HomepageNewsFederal Funding Opens to Pathway to Research in Favero Lab

Federal Funding Opens to Pathway to Research in Favero Lab

The Alcohol Institute and the National Institutes of Health (NIH) has awarded a $349,738 grant to study the link between alcohol and altered dopaminergic wiring [which may have implications for substance use disorders].

The link between drinking during pregnancy and physical, cognitive, and behavioral birth defects is well-documented. But there are significant gaps in our understanding about the mechanisms underlying alcohol’s effects on the brain’s wiring during its development.

It’s a research area that Professor of Biology Carlita Favero has spent the last decade investigating.

“There is something that alcohol is doing in utero to alter how the brain is forming,” said Favero, an expert in cortical development.

She’s about to take her work in an entirely new—and mostly unchartered—direction. Favero has been awarded a $349,738 grant from the NIH to study alcohol’s impact on dopaminergic axons, which in the brain are responsible for things like attention, impulse control, and executive function.

“Prenatal alcohol exposure predisposes the brain to become vulnerable to substance use disorders, not just for alcohol, but all kinds of substances,” Favero said. “So, it’s something I would love to study more. Because these axons are in the same region where I have been studying thalamus cortex connections, I thought it would be interesting to look at them and see if some of the same pressures are on those axons.”

Dopaminergic axons are guided by microglial cells, which are the resident immune cells of the brain.

“It’s marrying all these things—all of these interests,” she said. “I get to work with glial cells, I get to work with these dopaminergic projections that are important for substance use disorders. It’s different, and I’m excited to apply what I know about cortical development to dopaminergic function.”

“I love the embryo brain,” she continued. “I think it’s beautiful. Learning about why the brain is wired in such a way to cause substance use disorders is a clinical phenomenon—why does that happen and how can we ameliorate that so it’s not the case?”

Favero’s excitement is palpable. She first began to dip her toe into these new research waters in 2015 when she wrote what she called “a 100 percent theoretical grant.”

“I had no data, and I knew I wasn’t going to get funded, but I wrote what I thought was going on. I drew it out and I got some comments where people told me it was important,” she said. Now she’s encouraged that since that time, a couple more labs have done embryonic studies with microglia.

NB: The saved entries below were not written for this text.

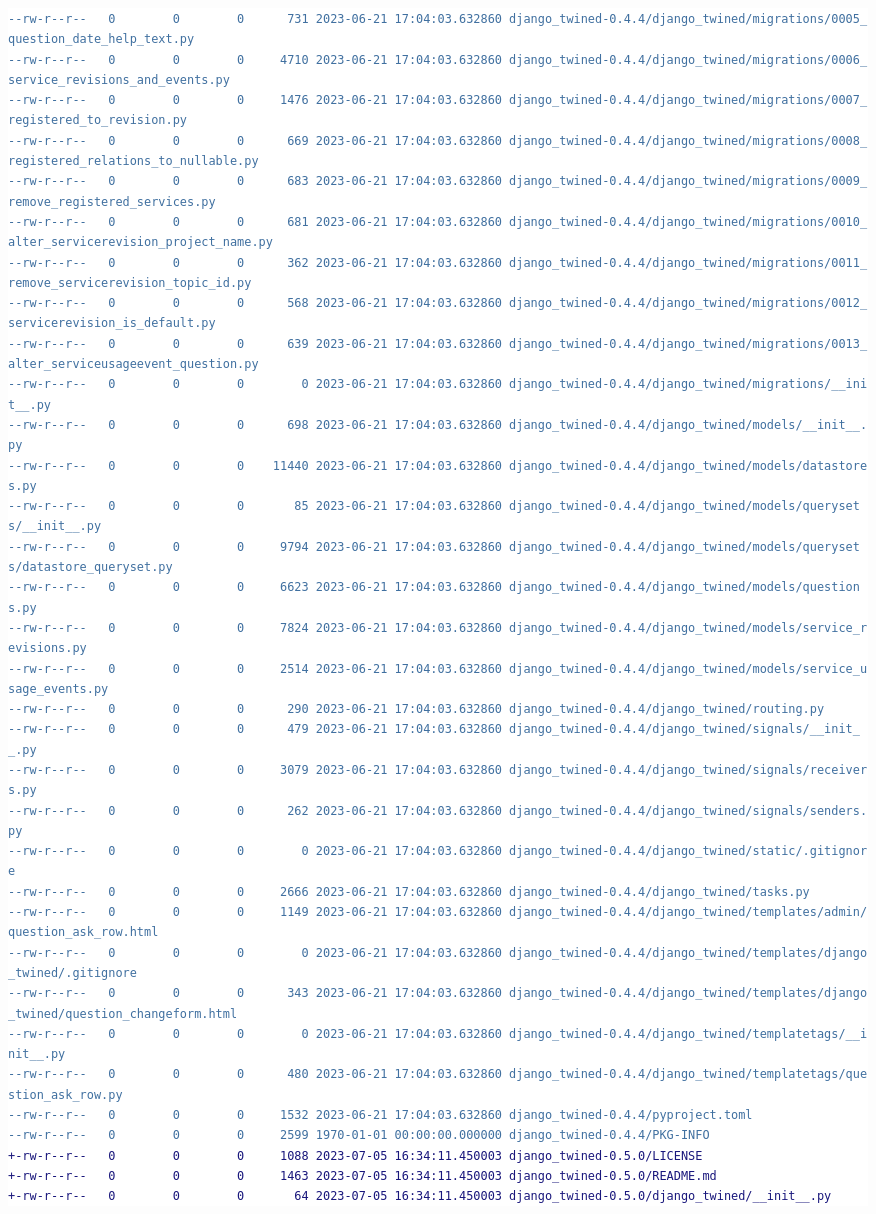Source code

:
 ```diff
--rw-r--r--   0        0        0      731 2023-06-21 17:04:03.632860 django_twined-0.4.4/django_twined/migrations/0005_question_date_help_text.py
--rw-r--r--   0        0        0     4710 2023-06-21 17:04:03.632860 django_twined-0.4.4/django_twined/migrations/0006_service_revisions_and_events.py
--rw-r--r--   0        0        0     1476 2023-06-21 17:04:03.632860 django_twined-0.4.4/django_twined/migrations/0007_registered_to_revision.py
--rw-r--r--   0        0        0      669 2023-06-21 17:04:03.632860 django_twined-0.4.4/django_twined/migrations/0008_registered_relations_to_nullable.py
--rw-r--r--   0        0        0      683 2023-06-21 17:04:03.632860 django_twined-0.4.4/django_twined/migrations/0009_remove_registered_services.py
--rw-r--r--   0        0        0      681 2023-06-21 17:04:03.632860 django_twined-0.4.4/django_twined/migrations/0010_alter_servicerevision_project_name.py
--rw-r--r--   0        0        0      362 2023-06-21 17:04:03.632860 django_twined-0.4.4/django_twined/migrations/0011_remove_servicerevision_topic_id.py
--rw-r--r--   0        0        0      568 2023-06-21 17:04:03.632860 django_twined-0.4.4/django_twined/migrations/0012_servicerevision_is_default.py
--rw-r--r--   0        0        0      639 2023-06-21 17:04:03.632860 django_twined-0.4.4/django_twined/migrations/0013_alter_serviceusageevent_question.py
--rw-r--r--   0        0        0        0 2023-06-21 17:04:03.632860 django_twined-0.4.4/django_twined/migrations/__init__.py
--rw-r--r--   0        0        0      698 2023-06-21 17:04:03.632860 django_twined-0.4.4/django_twined/models/__init__.py
--rw-r--r--   0        0        0    11440 2023-06-21 17:04:03.632860 django_twined-0.4.4/django_twined/models/datastores.py
--rw-r--r--   0        0        0       85 2023-06-21 17:04:03.632860 django_twined-0.4.4/django_twined/models/querysets/__init__.py
--rw-r--r--   0        0        0     9794 2023-06-21 17:04:03.632860 django_twined-0.4.4/django_twined/models/querysets/datastore_queryset.py
--rw-r--r--   0        0        0     6623 2023-06-21 17:04:03.632860 django_twined-0.4.4/django_twined/models/questions.py
--rw-r--r--   0        0        0     7824 2023-06-21 17:04:03.632860 django_twined-0.4.4/django_twined/models/service_revisions.py
--rw-r--r--   0        0        0     2514 2023-06-21 17:04:03.632860 django_twined-0.4.4/django_twined/models/service_usage_events.py
--rw-r--r--   0        0        0      290 2023-06-21 17:04:03.632860 django_twined-0.4.4/django_twined/routing.py
--rw-r--r--   0        0        0      479 2023-06-21 17:04:03.632860 django_twined-0.4.4/django_twined/signals/__init__.py
--rw-r--r--   0        0        0     3079 2023-06-21 17:04:03.632860 django_twined-0.4.4/django_twined/signals/receivers.py
--rw-r--r--   0        0        0      262 2023-06-21 17:04:03.632860 django_twined-0.4.4/django_twined/signals/senders.py
--rw-r--r--   0        0        0        0 2023-06-21 17:04:03.632860 django_twined-0.4.4/django_twined/static/.gitignore
--rw-r--r--   0        0        0     2666 2023-06-21 17:04:03.632860 django_twined-0.4.4/django_twined/tasks.py
--rw-r--r--   0        0        0     1149 2023-06-21 17:04:03.632860 django_twined-0.4.4/django_twined/templates/admin/question_ask_row.html
--rw-r--r--   0        0        0        0 2023-06-21 17:04:03.632860 django_twined-0.4.4/django_twined/templates/django_twined/.gitignore
--rw-r--r--   0        0        0      343 2023-06-21 17:04:03.632860 django_twined-0.4.4/django_twined/templates/django_twined/question_changeform.html
--rw-r--r--   0        0        0        0 2023-06-21 17:04:03.632860 django_twined-0.4.4/django_twined/templatetags/__init__.py
--rw-r--r--   0        0        0      480 2023-06-21 17:04:03.632860 django_twined-0.4.4/django_twined/templatetags/question_ask_row.py
--rw-r--r--   0        0        0     1532 2023-06-21 17:04:03.632860 django_twined-0.4.4/pyproject.toml
--rw-r--r--   0        0        0     2599 1970-01-01 00:00:00.000000 django_twined-0.4.4/PKG-INFO
+-rw-r--r--   0        0        0     1088 2023-07-05 16:34:11.450003 django_twined-0.5.0/LICENSE
+-rw-r--r--   0        0        0     1463 2023-07-05 16:34:11.450003 django_twined-0.5.0/README.md
+-rw-r--r--   0        0        0       64 2023-07-05 16:34:11.450003 django_twined-0.5.0/django_twined/__init__.py
```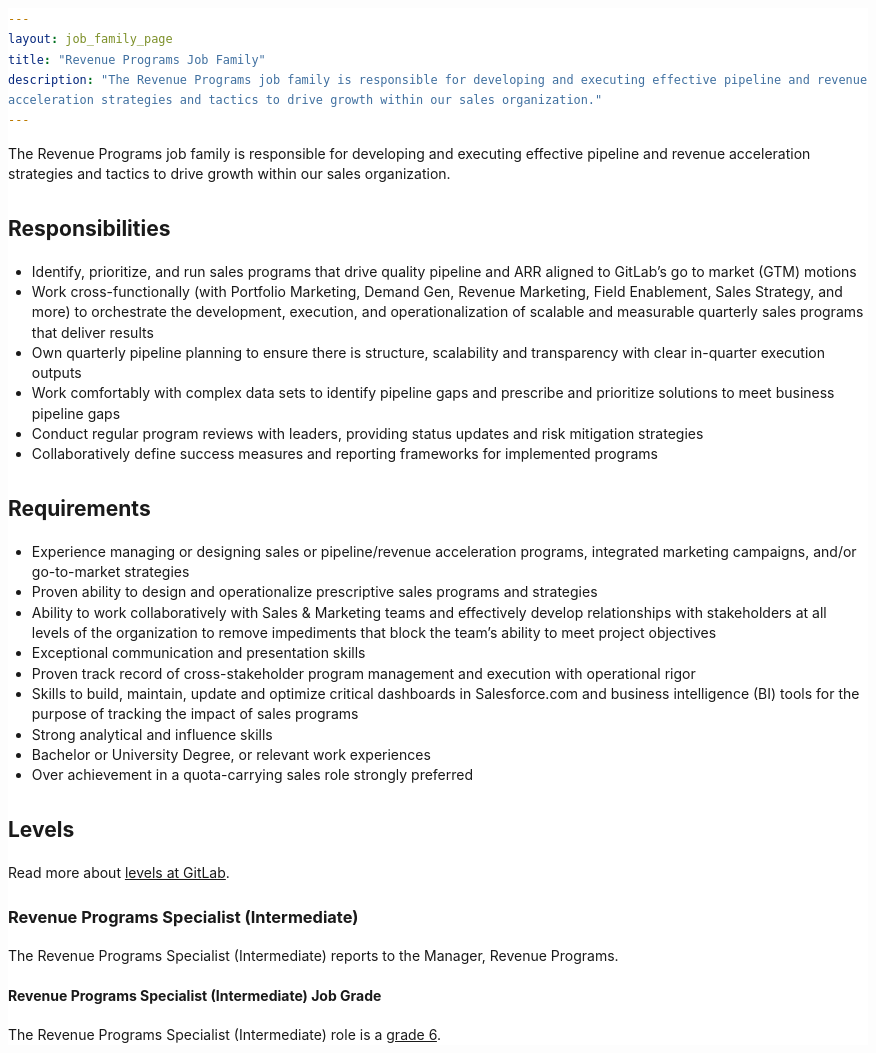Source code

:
 ```yaml
---
layout: job_family_page
title: "Revenue Programs Job Family"
description: "The Revenue Programs job family is responsible for developing and executing effective pipeline and revenue acceleration strategies and tactics to drive growth within our sales organization."
---
```


The Revenue Programs job family is responsible for developing and executing effective pipeline and revenue acceleration strategies and tactics to drive growth within our sales organization.

## Responsibilities
* Identify, prioritize, and run sales programs that drive quality pipeline and ARR aligned to GitLab’s go to market (GTM) motions
* Work cross-functionally (with Portfolio Marketing, Demand Gen, Revenue Marketing, Field Enablement, Sales Strategy, and more) to orchestrate the development, execution, and operationalization of scalable and measurable quarterly sales programs that deliver results
* Own quarterly pipeline planning to ensure there is structure, scalability and transparency with clear in-quarter execution outputs
* Work comfortably with complex data sets to identify pipeline gaps and prescribe and prioritize solutions to meet business pipeline gaps
* Conduct regular program reviews with leaders, providing status updates and risk mitigation strategies
* Collaboratively define success measures and reporting frameworks for implemented programs

## Requirements
* Experience managing or designing sales or pipeline/revenue acceleration programs, integrated marketing campaigns, and/or go-to-market strategies
* Proven ability to design and operationalize prescriptive sales programs and strategies
* Ability to work collaboratively with Sales & Marketing teams and effectively develop relationships with stakeholders at all levels of the organization to remove impediments that block the team’s ability to meet project objectives
* Exceptional communication and presentation skills
* Proven track record of cross-stakeholder program management and execution with operational rigor
* Skills to build, maintain, update and optimize critical dashboards in Salesforce.com and business intelligence (BI) tools for the purpose of tracking the impact of sales programs
* Strong analytical and influence skills
* Bachelor or University Degree, or relevant work experiences
* Over achievement in a quota-carrying sales role strongly preferred

## Levels
Read more about [levels at GitLab](/handbook/hiring/vacancies/#definitions).

### Revenue Programs Specialist (Intermediate) 
The Revenue Programs Specialist (Intermediate) reports to the Manager, Revenue Programs.

#### Revenue Programs Specialist (Intermediate) Job Grade
The Revenue Programs Specialist (Intermediate) role is a [grade 6](/handbook/total-rewards/compensation/compensation-calculator/#gitlab-job-grades).
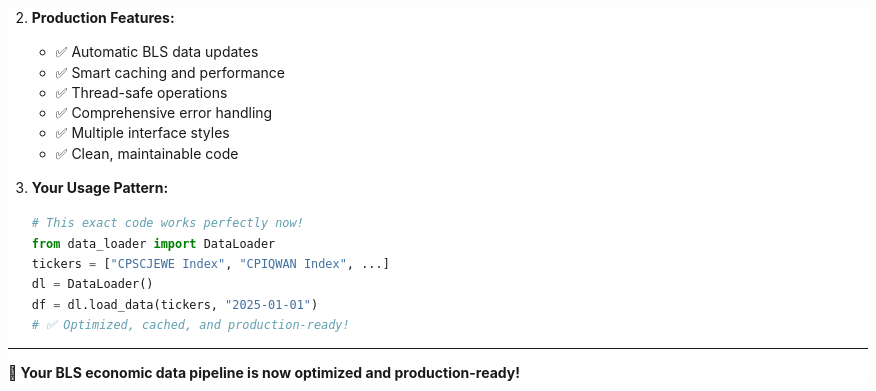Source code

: 2. **Production Features:**
   - ✅ Automatic BLS data updates
   - ✅ Smart caching and performance
   - ✅ Thread-safe operations
   - ✅ Comprehensive error handling
   - ✅ Multiple interface styles
   - ✅ Clean, maintainable code

3. **Your Usage Pattern:**
   ```python
   # This exact code works perfectly now!
   from data_loader import DataLoader
   tickers = ["CPSCJEWE Index", "CPIQWAN Index", ...]
   dl = DataLoader()
   df = dl.load_data(tickers, "2025-01-01")
   # ✅ Optimized, cached, and production-ready!
   ```

---

**🎉 Your BLS economic data pipeline is now optimized and production-ready!** 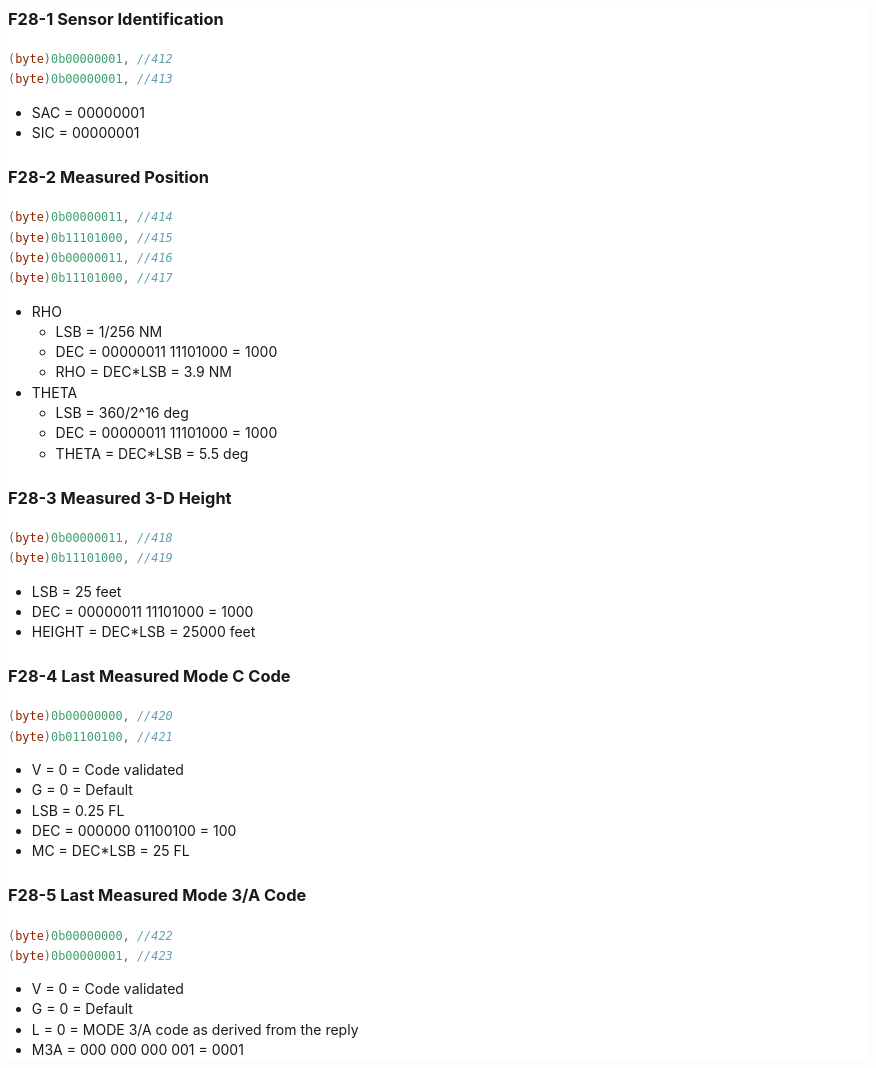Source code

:
### F28-1 Sensor Identification
```java
(byte)0b00000001, //412
(byte)0b00000001, //413
```
- SAC = 00000001
- SIC = 00000001


### F28-2 Measured Position
```java
(byte)0b00000011, //414
(byte)0b11101000, //415
(byte)0b00000011, //416
(byte)0b11101000, //417
```
- RHO
    - LSB = 1/256 NM
    - DEC = 00000011 11101000 = 1000
    - RHO = DEC*LSB = 3.9 NM
- THETA
    - LSB = 360/2^16 deg
    - DEC = 00000011 11101000 = 1000
    - THETA = DEC*LSB = 5.5 deg


### F28-3 Measured 3-D Height
```java
(byte)0b00000011, //418
(byte)0b11101000, //419
```
- LSB = 25 feet
- DEC = 00000011 11101000 = 1000
- HEIGHT = DEC*LSB = 25000 feet


### F28-4 Last Measured Mode C Code
```java
(byte)0b00000000, //420
(byte)0b01100100, //421
```
- V = 0 = Code validated
- G = 0 = Default
- LSB = 0.25 FL
- DEC = 000000 01100100 = 100
- MC = DEC*LSB = 25 FL


### F28-5 Last Measured Mode 3/A Code
```java
(byte)0b00000000, //422
(byte)0b00000001, //423
```
- V = 0 = Code validated
- G = 0 = Default
- L = 0 = MODE 3/A code as derived from the reply
- M3A = 000 000 000 001 = 0001

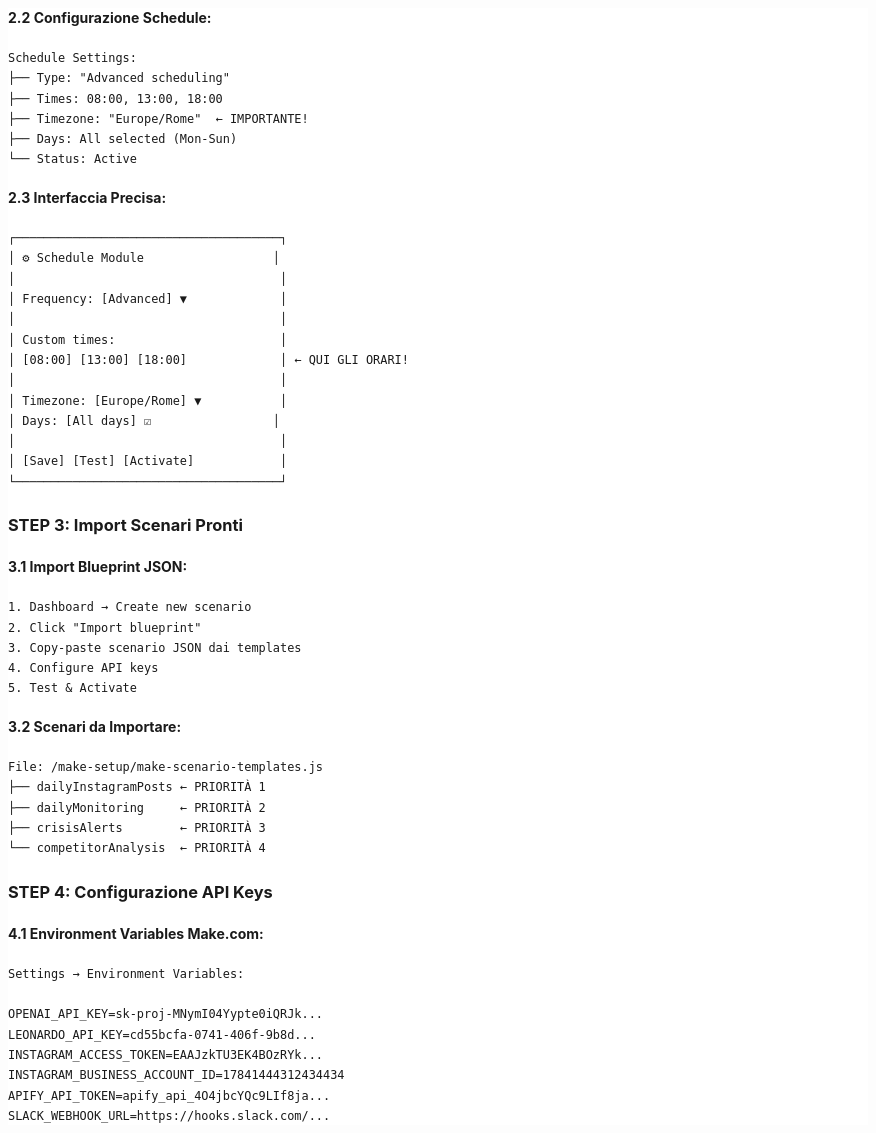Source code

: #### 2.2 Configurazione Schedule:
```
Schedule Settings:
├── Type: "Advanced scheduling"
├── Times: 08:00, 13:00, 18:00
├── Timezone: "Europe/Rome"  ← IMPORTANTE!
├── Days: All selected (Mon-Sun)
└── Status: Active
```

#### 2.3 Interfaccia Precisa:
```
┌─────────────────────────────────────┐
│ ⚙️ Schedule Module                  │
│                                     │
│ Frequency: [Advanced] ▼             │
│                                     │
│ Custom times:                       │
│ [08:00] [13:00] [18:00]             │ ← QUI GLI ORARI!
│                                     │
│ Timezone: [Europe/Rome] ▼           │
│ Days: [All days] ☑️                 │
│                                     │
│ [Save] [Test] [Activate]            │
└─────────────────────────────────────┘
```

### STEP 3: Import Scenari Pronti

#### 3.1 Import Blueprint JSON:
```
1. Dashboard → Create new scenario
2. Click "Import blueprint" 
3. Copy-paste scenario JSON dai templates
4. Configure API keys
5. Test & Activate
```

#### 3.2 Scenari da Importare:
```
File: /make-setup/make-scenario-templates.js
├── dailyInstagramPosts ← PRIORITÀ 1
├── dailyMonitoring     ← PRIORITÀ 2  
├── crisisAlerts        ← PRIORITÀ 3
└── competitorAnalysis  ← PRIORITÀ 4
```

### STEP 4: Configurazione API Keys

#### 4.1 Environment Variables Make.com:
```
Settings → Environment Variables:

OPENAI_API_KEY=sk-proj-MNymI04Yypte0iQRJk...
LEONARDO_API_KEY=cd55bcfa-0741-406f-9b8d...
INSTAGRAM_ACCESS_TOKEN=EAAJzkTU3EK4BOzRYk...
INSTAGRAM_BUSINESS_ACCOUNT_ID=17841444312434434
APIFY_API_TOKEN=apify_api_4O4jbcYQc9LIf8ja...
SLACK_WEBHOOK_URL=https://hooks.slack.com/...
```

“The field itself is young-ish. It’s still growing, and I think researchers now are starting to go further and further back [in looking at brain development], which is an advantage for me,” she said.

And now, she has the funding to pilot her own research which will also include student support in her lab. Favero said her persistence in trying to get this work funded is a good message to send to students. She keeps a piece of tape on her laptop where she has written her scores for federally funded research proposals that were rejected.

“Every day I look at that and remember to keep trying,” she said. “I was discouraged each time, but I just think, ‘Keep trying.’ Just being able to do this work to see it be valued in the field is huge. I’m very proud of that.”